Exercise brief: In the records below, find each line with "nekā" and copy it.

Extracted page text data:
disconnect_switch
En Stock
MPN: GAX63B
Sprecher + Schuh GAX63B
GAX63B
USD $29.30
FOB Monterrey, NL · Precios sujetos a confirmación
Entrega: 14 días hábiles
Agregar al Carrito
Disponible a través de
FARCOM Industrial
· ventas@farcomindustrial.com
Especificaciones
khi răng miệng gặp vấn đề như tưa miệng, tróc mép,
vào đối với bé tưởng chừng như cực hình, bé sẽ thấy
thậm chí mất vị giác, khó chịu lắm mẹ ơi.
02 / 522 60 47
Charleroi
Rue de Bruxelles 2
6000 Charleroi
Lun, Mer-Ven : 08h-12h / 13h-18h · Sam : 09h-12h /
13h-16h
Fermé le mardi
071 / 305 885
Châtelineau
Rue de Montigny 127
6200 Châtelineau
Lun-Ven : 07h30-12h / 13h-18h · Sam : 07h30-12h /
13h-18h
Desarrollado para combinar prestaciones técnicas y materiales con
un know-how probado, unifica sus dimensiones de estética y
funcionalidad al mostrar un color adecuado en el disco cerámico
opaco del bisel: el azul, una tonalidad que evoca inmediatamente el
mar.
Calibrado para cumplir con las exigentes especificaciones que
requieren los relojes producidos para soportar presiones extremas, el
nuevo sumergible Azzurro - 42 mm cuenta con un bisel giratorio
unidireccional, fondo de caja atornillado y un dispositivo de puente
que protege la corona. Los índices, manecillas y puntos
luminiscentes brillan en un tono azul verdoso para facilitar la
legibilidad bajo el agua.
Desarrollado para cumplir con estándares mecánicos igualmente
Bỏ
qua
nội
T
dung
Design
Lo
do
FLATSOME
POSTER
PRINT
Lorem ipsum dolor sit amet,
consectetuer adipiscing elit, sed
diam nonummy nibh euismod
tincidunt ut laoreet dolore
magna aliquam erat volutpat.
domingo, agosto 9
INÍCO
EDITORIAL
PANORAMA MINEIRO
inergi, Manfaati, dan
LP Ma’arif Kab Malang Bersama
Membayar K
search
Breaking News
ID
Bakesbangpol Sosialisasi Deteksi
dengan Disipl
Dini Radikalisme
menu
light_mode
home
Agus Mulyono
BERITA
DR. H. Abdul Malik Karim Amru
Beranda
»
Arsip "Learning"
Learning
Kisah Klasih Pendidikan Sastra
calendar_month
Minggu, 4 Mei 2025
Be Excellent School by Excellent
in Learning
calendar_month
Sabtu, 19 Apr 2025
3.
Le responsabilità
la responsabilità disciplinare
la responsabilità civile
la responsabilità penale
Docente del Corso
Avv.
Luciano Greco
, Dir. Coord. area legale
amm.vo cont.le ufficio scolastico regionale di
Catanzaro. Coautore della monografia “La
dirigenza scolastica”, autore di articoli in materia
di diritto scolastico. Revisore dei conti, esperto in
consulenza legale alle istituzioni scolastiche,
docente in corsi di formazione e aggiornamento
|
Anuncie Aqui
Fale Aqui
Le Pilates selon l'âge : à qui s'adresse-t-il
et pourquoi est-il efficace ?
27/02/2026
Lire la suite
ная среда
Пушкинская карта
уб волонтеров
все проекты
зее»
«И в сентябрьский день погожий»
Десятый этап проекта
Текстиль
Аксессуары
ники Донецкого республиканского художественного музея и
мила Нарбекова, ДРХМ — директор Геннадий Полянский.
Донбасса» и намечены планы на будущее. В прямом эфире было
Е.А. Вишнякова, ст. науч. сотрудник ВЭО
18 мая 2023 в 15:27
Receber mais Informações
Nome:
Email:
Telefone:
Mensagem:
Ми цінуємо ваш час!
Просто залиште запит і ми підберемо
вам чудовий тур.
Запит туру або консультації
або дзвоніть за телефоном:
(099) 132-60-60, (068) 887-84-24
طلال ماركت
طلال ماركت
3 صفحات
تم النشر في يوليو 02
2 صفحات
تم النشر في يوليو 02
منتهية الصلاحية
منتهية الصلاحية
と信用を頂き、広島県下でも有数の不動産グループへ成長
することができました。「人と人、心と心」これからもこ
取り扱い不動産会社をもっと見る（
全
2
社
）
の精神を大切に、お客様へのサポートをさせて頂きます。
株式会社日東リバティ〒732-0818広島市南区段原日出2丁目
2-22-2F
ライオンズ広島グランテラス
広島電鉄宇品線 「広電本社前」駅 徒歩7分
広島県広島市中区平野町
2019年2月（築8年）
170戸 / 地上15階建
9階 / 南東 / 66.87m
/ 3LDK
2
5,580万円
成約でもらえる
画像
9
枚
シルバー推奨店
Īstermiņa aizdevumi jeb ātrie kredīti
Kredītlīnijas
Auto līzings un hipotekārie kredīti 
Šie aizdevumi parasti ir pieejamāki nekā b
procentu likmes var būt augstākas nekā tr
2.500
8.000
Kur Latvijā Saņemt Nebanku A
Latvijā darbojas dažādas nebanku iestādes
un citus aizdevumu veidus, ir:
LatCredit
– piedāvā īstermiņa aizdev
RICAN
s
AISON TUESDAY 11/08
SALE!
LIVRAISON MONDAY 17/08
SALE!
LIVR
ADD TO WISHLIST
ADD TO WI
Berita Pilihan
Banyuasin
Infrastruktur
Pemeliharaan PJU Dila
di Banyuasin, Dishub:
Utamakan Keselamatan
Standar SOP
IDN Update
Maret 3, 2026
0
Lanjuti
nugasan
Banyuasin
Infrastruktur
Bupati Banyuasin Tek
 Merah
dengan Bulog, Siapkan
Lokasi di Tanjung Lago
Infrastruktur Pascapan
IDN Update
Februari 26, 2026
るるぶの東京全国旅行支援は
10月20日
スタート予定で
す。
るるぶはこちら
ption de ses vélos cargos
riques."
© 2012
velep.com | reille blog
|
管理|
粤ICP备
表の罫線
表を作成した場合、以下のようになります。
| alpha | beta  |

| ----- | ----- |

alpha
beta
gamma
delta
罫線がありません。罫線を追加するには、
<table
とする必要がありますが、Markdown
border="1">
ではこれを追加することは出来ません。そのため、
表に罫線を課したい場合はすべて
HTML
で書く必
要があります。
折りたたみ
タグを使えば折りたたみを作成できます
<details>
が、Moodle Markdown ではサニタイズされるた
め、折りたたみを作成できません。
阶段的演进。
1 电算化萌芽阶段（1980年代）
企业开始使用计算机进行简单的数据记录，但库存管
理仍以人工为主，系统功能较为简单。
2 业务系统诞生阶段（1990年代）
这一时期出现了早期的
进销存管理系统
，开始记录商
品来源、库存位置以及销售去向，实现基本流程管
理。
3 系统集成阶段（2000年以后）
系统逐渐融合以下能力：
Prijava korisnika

Answer to the problem:
Šie aizdevumi parasti ir pieejamāki nekā b
procentu likmes var būt augstākas nekā tr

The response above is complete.